(Page-level text extractions)
···
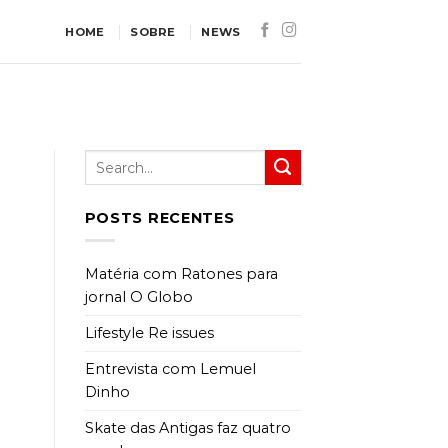
HOME
SOBRE
NEWS
POSTS RECENTES
Matéria com Ratones para
jornal O Globo
Lifestyle Re issues
Entrevista com Lemuel
Dinho
Skate das Antigas faz quatro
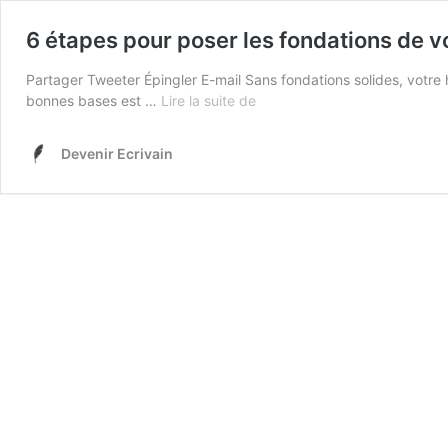
6 étapes pour poser les fondations de v
Partager Tweeter Épingler E-mail Sans fondations solides, votre h
6
bonnes bases est …
Lire la suite de
étapes
pour
Devenir Ecrivain
poser
les
fondations
de
votre
roman
en
moins
d’1h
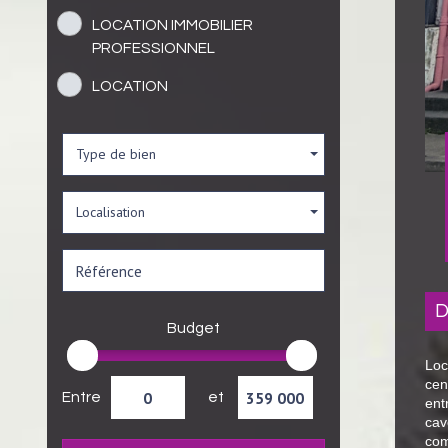
LOCATION IMMOBILIER
PROFESSIONNEL
LOCATION
Type de bien
Localisation
Budget
Loc
ce
Entre
et
ent
ca
com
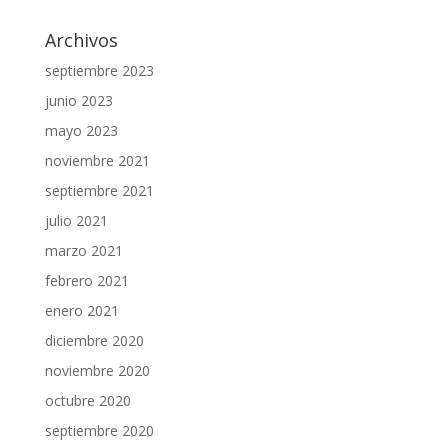
Archivos
septiembre 2023
junio 2023
mayo 2023
noviembre 2021
septiembre 2021
julio 2021
marzo 2021
febrero 2021
enero 2021
diciembre 2020
noviembre 2020
octubre 2020
septiembre 2020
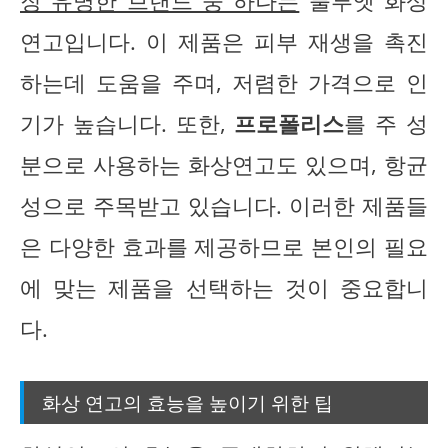
장 유명한 브랜드 중 하나는
불루엣 화상
연고입니다. 이 제품은 피부 재생을 촉진
하는데 도움을 주며, 저렴한 가격으로 인
기가 높습니다. 또한,
프로폴리스
를 주 성
분으로 사용하는 화상연고도 있으며, 항균
성으로 주목받고 있습니다. 이러한 제품들
은 다양한 효과를 제공하므로 본인의 필요
에 맞는 제품을 선택하는 것이 중요합니
다.
화상 연고의 효능을 높이기 위한 팁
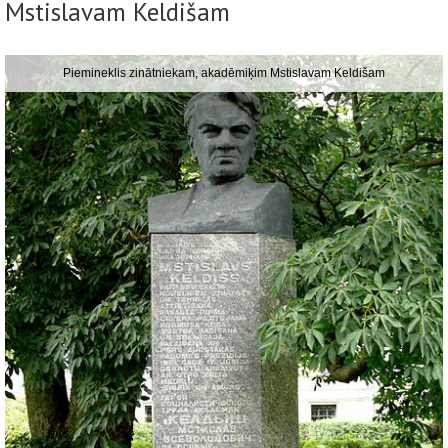
Mstislavam Keldišam
Piemineklis zinātniekam, akadēmiķim Mstislavam Keldišam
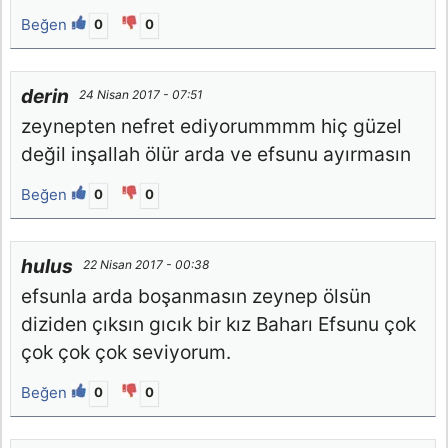
Beğen
0
0
derin
24 Nisan 2017 - 07:51
zeynepten nefret ediyorummmm hiç güzel
değil inşallah ölür arda ve efsunu ayırmasın
Beğen
0
0
hulus
22 Nisan 2017 - 00:38
efsunla arda boşanmasın zeynep ölsün
diziden çıksın gıcık bir kız Baharı Efsunu çok
çok çok çok seviyorum.
Beğen
0
0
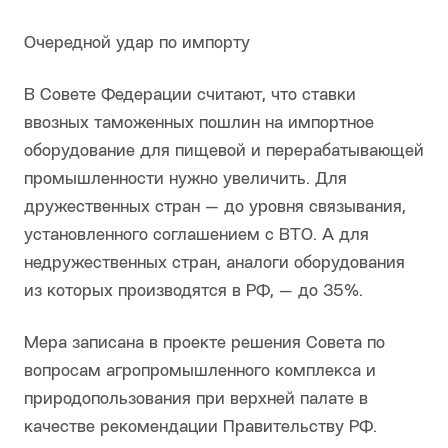
Очередной удар по импорту
В Совете Федерации считают, что ставки
ввозных таможенных пошлин на импортное
оборудование для пищевой и перерабатывающей
промышленности нужно увеличить. Для
дружественных стран — до уровня связывания,
установленного соглашением с ВТО. А для
недружественных стран, аналоги оборудования
из которых производятся в РФ, — до 35%.
Мера записана в проекте решения Совета по
вопросам агропромышленного комплекса и
природопользования при верхней палате в
качестве рекомендации Правительству РФ.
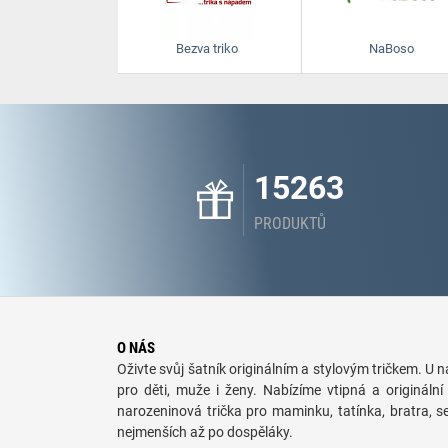
Bezva triko
NaBoso
15263
PRODUKTŮ
O NÁS
Oživte svůj šatník originálním a stylovým tričkem. U ná
pro děti, muže i ženy. Nabízíme vtipná a originální 
narozeninová trička pro maminku, tatínka, bratra, 
nejmenších až po dospěláky.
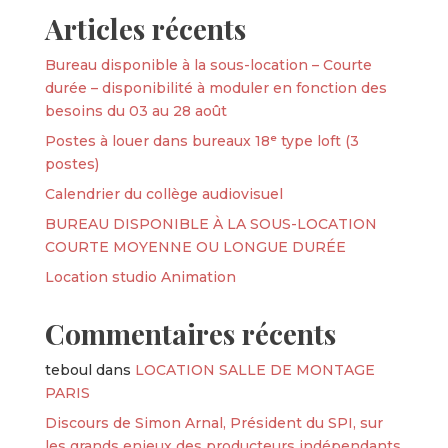
Articles récents
Bureau disponible à la sous-location – Courte
durée – disponibilité à moduler en fonction des
besoins du 03 au 28 août
Postes à louer dans bureaux 18ᵉ type loft (3
postes)
Calendrier du collège audiovisuel
BUREAU DISPONIBLE À LA SOUS-LOCATION
COURTE MOYENNE OU LONGUE DURÉE
Location studio Animation
Commentaires récents
teboul
dans
LOCATION SALLE DE MONTAGE
PARIS
Discours de Simon Arnal, Président du SPI, sur
les grands enjeux des producteurs indépendants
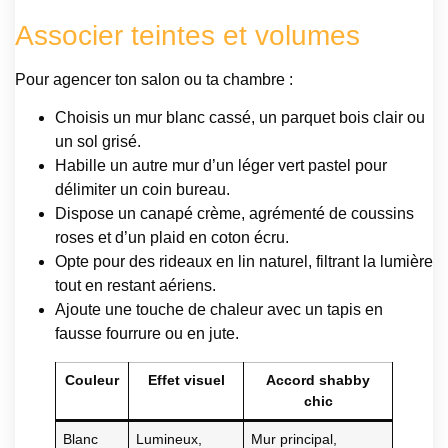
Associer teintes et volumes
Pour agencer ton salon ou ta chambre :
Choisis un mur blanc cassé, un parquet bois clair ou
un sol grisé.
Habille un autre mur d’un léger vert pastel pour
délimiter un coin bureau.
Dispose un canapé crème, agrémenté de coussins
roses et d’un plaid en coton écru.
Opte pour des rideaux en lin naturel, filtrant la lumière
tout en restant aériens.
Ajoute une touche de chaleur avec un tapis en
fausse fourrure ou en jute.
Couleur
Effet visuel
Accord shabby
chic
Blanc
Lumineux,
Mur principal,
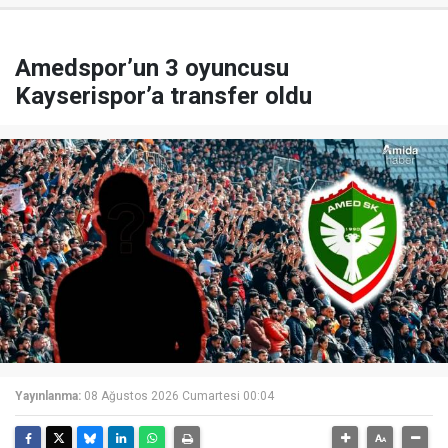
Amedspor’un 3 oyuncusu
Kayserispor’a transfer oldu
Yayınlanma:
08 Ağustos 2026 Cumartesi 00:04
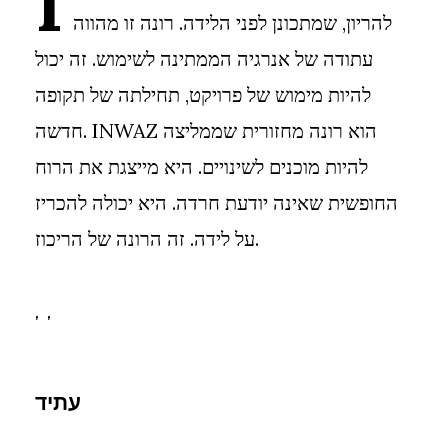
I
להריון, שמתכונן לפני הלידה. רונה זו מהווה
עתודה של אנרגיה הממתינה לשימוש. זה יכול
להיות מימוש של פרויקט, תחילתה של תקופה
חדשה. INWAZ הוא רונה מחזורית שממליצה
להיות מוכנים לשינויים. היא מייצגת את הרוח
החופשית שאינה יודעת חרדה. היא יכולה להכריז
על לידה. זה הרונה של הריכוז.
, ,
עתיד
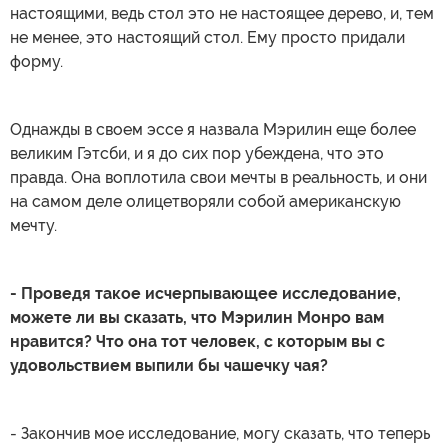
настоящими, ведь стол это не настоящее дерево, и, тем
не менее, это настоящий стол. Ему просто придали
форму.
Однажды в своем эссе я назвала Мэрилин еще более
великим Гэтсби, и я до сих пор убеждена, что это
правда. Она воплотила свои мечты в реальность, и они
на самом деле олицетворяли собой американскую
мечту.
- Проведя такое исчерпывающее исследование,
можете ли вы сказать, что Мэрилин Монро вам
нравится? Что она тот человек, с которым вы с
удовольствием выпили бы чашечку чая?
- Закончив мое исследование, могу сказать, что теперь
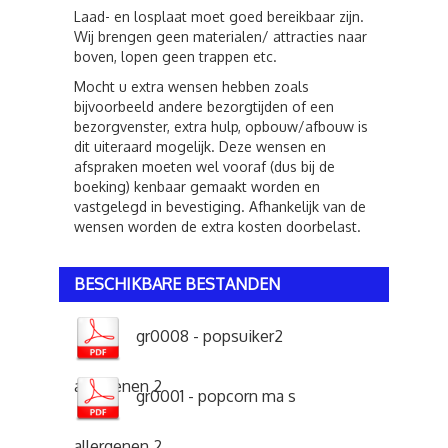
Laad- en losplaat moet goed bereikbaar zijn.
Wij brengen geen materialen/ attracties naar
boven, lopen geen trappen etc.
Mocht u extra wensen hebben zoals
bijvoorbeeld andere bezorgtijden of een
bezorgvenster, extra hulp, opbouw/afbouw is
dit uiteraard mogelijk. Deze wensen en
afspraken moeten wel vooraf (dus bij de
boeking) kenbaar gemaakt worden en
vastgelegd in bevestiging. Afhankelijk van de
wensen worden de extra kosten doorbelast.
BESCHIKBARE BESTANDEN
gr0008 - popsuiker2
allergenen 2
gr0001 - popcorn ma s
allergenen 2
···
**What the task asks**. The entries must be written out again unchanged. Images are to be left out.

**Exercise response**.
HOME
SOBRE
NEWS
POSTS RECENTES
Matéria com Ratones para
jornal O Globo
Lifestyle Re issues
Entrevista com Lemuel
Dinho
Skate das Antigas faz quatro
6 étapes pour poser les fondations de v
Partager Tweeter Épingler E-mail Sans fondations solides, votre h
6
bonnes bases est …
Lire la suite de
étapes
pour
Devenir Ecrivain
poser
les
fondations
de
votre
roman
en
moins
d’1h
LOCATION IMMOBILIER
PROFESSIONNEL
LOCATION
Type de bien
Localisation
Budget
Loc
ce
Entre
et
ent
ca
com
Archivos
septiembre 2023
junio 2023
mayo 2023
noviembre 2021
septiembre 2021
julio 2021
marzo 2021
febrero 2021
enero 2021
diciembre 2020
noviembre 2020
octubre 2020
septiembre 2020
장 유명한 브랜드 중 하나는
불루엣 화상
연고입니다. 이 제품은 피부 재생을 촉진
하는데 도움을 주며, 저렴한 가격으로 인
기가 높습니다. 또한,
프로폴리스
를 주 성
분으로 사용하는 화상연고도 있으며, 항균
성으로 주목받고 있습니다. 이러한 제품들
은 다양한 효과를 제공하므로 본인의 필요
에 맞는 제품을 선택하는 것이 중요합니
다.
화상 연고의 효능을 높이기 위한 팁
Mstislavam Keldišam
Piemineklis zinātniekam, akadēmiķim Mstislavam Keldišam
Beğen
0
0
derin
24 Nisan 2017 - 07:51
zeynepten nefret ediyorummmm hiç güzel
değil inşallah ölür arda ve efsunu ayırmasın
Beğen
0
0
hulus
22 Nisan 2017 - 00:38
efsunla arda boşanmasın zeynep ölsün
diziden çıksın gıcık bir kız Baharı Efsunu çok
çok çok çok seviyorum.
Beğen
0
0
Очередной удар по импорту
В Совете Федерации считают, что ставки
ввозных таможенных пошлин на импортное
оборудование для пищевой и перерабатывающей
промышленности нужно увеличить. Для
дружественных стран — до уровня связывания,
установленного соглашением с ВТО. А для
недружественных стран, аналоги оборудования
из которых производятся в РФ, — до 35%.
Мера записана в проекте решения Совета по
вопросам агропромышленного комплекса и
природопользования при верхней палате в
качестве рекомендации Правительству РФ.
Bezva triko
NaBoso
15263
PRODUKTŮ
O NÁS
Oživte svůj šatník originálním a stylovým tričkem. U ná
pro děti, muže i ženy. Nabízíme vtipná a originální 
narozeninová trička pro maminku, tatínka, bratra, 
nejmenších až po dospěláky.
Articles récents
Bureau disponible à la sous-location – Courte
durée – disponibilité à moduler en fonction des
besoins du 03 au 28 août
Postes à louer dans bureaux 18ᵉ type loft (3
postes)
Calendrier du collège audiovisuel
BUREAU DISPONIBLE À LA SOUS-LOCATION
COURTE MOYENNE OU LONGUE DURÉE
Location studio Animation
Commentaires récents
teboul
dans
LOCATION SALLE DE MONTAGE
PARIS
Discours de Simon Arnal, Président du SPI, sur
les grands enjeux des producteurs indépendants
Associer teintes et volumes
Pour agencer ton salon ou ta chambre :
Choisis un mur blanc cassé, un parquet bois clair ou
un sol grisé.
Habille un autre mur d’un léger vert pastel pour
délimiter un coin bureau.
Dispose un canapé crème, agrémenté de coussins
roses et d’un plaid en coton écru.
Opte pour des rideaux en lin naturel, filtrant la lumière
tout en restant aériens.
Ajoute une touche de chaleur avec un tapis en
fausse fourrure ou en jute.
Couleur
Effet visuel
Accord shabby
chic
Blanc
Lumineux,
Mur principal,
Amedspor’un 3 oyuncusu
Kayserispor’a transfer oldu
Yayınlanma:
08 Ağustos 2026 Cumartesi 00:04
I
להריון, שמתכונן לפני הלידה. רונה זו מהווה
עתודה של אנרגיה הממתינה לשימוש. זה יכול
להיות מימוש של פרויקט, תחילתה של תקופה
חדשה. INWAZ הוא רונה מחזורית שממליצה
להיות מוכנים לשינויים. היא מייצגת את הרוח
החופשית שאינה יודעת חרדה. היא יכולה להכריז
על לידה. זה הרונה של הריכוז.
, ,
עתיד
настоящими, ведь стол это не настоящее дерево, и, тем
не менее, это настоящий стол. Ему просто придали
форму.
Однажды в своем эссе я назвала Мэрилин еще более
великим Гэтсби, и я до сих пор убеждена, что это
правда. Она воплотила свои мечты в реальность, и они
на самом деле олицетворяли собой американскую
мечту.
- Проведя такое исчерпывающее исследование,
можете ли вы сказать, что Мэрилин Монро вам
нравится? Что она тот человек, с которым вы с
удовольствием выпили бы чашечку чая?
- Закончив мое исследование, могу сказать, что теперь
Laad- en losplaat moet goed bereikbaar zijn.
Wij brengen geen materialen/ attracties naar
boven, lopen geen trappen etc.
Mocht u extra wensen hebben zoals
bijvoorbeeld andere bezorgtijden of een
bezorgvenster, extra hulp, opbouw/afbouw is
dit uiteraard mogelijk. Deze wensen en
afspraken moeten wel vooraf (dus bij de
boeking) kenbaar gemaakt worden en
vastgelegd in bevestiging. Afhankelijk van de
wensen worden de extra kosten doorbelast.
BESCHIKBARE BESTANDEN
gr0008 - popsuiker2
allergenen 2
gr0001 - popcorn ma s
allergenen 2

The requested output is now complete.